The nearest neighbors
Section titled “The nearest neighbors”A reader from AI safety will pattern-match this field to several existing programs. The honest differences:
| Neighbor | Shared ground | Where RRP differs |
|---|---|---|
| Scalable oversight / debate | a weak principal extracting truth from a stronger agent | oversight verifies one claim at a time; RRP prices and allocates verification across thousands of claims — the missing economics (What Grounds an Oversight Protocol?) |
| AI control | explicit budgets, audits, distrust of the agent | control catches bad actions; RRP prices true information — metering the product, not policing the process (Overseeing Automated Research) |
| ELK | the resolution problem — what do verdicts bottom out in? | RRP treats it as an economics and infrastructure problem (resolvers, escrow, track records), not a training problem |
| Forecasting research | resolution, calibration, proper scoring rules | the object of study is the process and its corruption cost, not forecast accuracy; forecasting platforms are catalogue rows, not the field |
| Epistemic security (CSER) | adversaries attacking a society’s ability to evaluate information | RRP’s scope is formal reasoning procedures with measurable error rates, not public discourse at large |
And what the field is not: not the study of smart agents — capability without measured reliability is upstream of nothing here; an agent is interesting exactly insofar as it executes a strong process (What Is a Strong Reasoner?).
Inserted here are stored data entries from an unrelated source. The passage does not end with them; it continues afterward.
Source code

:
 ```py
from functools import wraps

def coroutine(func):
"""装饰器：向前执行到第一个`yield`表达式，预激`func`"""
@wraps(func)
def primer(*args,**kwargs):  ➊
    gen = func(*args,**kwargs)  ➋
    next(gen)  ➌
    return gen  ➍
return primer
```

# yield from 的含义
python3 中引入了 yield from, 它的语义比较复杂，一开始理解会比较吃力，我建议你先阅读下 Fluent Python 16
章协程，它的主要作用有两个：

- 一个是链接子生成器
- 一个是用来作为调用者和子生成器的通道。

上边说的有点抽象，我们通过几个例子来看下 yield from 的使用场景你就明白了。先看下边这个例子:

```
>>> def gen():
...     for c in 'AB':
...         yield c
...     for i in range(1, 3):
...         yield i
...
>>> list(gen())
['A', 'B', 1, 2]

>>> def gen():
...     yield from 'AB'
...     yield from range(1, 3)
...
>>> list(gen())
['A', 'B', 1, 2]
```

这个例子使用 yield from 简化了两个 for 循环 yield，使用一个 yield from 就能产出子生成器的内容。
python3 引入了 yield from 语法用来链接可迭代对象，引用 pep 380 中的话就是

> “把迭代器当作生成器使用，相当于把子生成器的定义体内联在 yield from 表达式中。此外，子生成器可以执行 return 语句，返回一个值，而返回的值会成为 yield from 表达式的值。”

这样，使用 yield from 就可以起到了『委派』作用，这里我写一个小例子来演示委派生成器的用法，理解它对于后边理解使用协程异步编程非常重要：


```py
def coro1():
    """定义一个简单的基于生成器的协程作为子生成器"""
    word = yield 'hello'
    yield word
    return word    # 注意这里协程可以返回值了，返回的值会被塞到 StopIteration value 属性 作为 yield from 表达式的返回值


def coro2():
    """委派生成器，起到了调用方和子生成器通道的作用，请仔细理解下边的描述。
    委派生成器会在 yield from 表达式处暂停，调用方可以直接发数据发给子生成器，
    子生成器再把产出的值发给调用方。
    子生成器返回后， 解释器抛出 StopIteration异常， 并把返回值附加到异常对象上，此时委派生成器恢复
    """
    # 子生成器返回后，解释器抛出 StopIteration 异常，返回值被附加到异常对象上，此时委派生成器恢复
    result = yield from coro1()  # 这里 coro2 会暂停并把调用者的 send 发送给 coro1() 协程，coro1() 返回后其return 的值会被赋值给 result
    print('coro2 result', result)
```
And not trust in the relational sense: where this book succeeds, trust becomes unnecessary — you do not need to trust an operator whose process you can audit, re-run, and price.
The honest center of uncertainty
Section titled “The honest center of uncertainty”Every measurement in this book ultimately leans on some resolution layer — somewhere, a claim must be checked against the world. If trustworthy resolution can be extended (retrodiction, selection protocols, consistency floors) faster than adversaries learn to game it, the field is buildable. If not, it fails at its foundation. And the field must apply to itself: a test battery for processes is itself a process, with its own corruption cost curve. We track these in Cruxes.